Your task:
Any picture in the data below should be skipped, while every line is repeated exactly.

- Opening Delimiter -

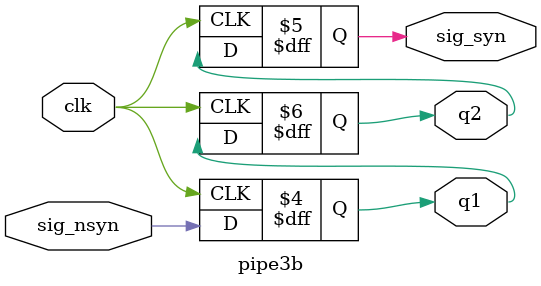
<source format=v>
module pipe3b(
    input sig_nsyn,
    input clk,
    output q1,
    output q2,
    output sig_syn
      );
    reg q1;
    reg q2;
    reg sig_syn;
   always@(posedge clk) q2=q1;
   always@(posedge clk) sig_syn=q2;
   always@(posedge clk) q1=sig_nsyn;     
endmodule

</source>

- Closing Delimiter -

Task answer:
<source format=v>
module pipe3b(
    input sig_nsyn,
    input clk,
    output q1,
    output q2,
    output sig_syn
      );
    reg q1;
    reg q2;
    reg sig_syn;
   always@(posedge clk) q2=q1;
   always@(posedge clk) sig_syn=q2;
   always@(posedge clk) q1=sig_nsyn;     
endmodule

</source>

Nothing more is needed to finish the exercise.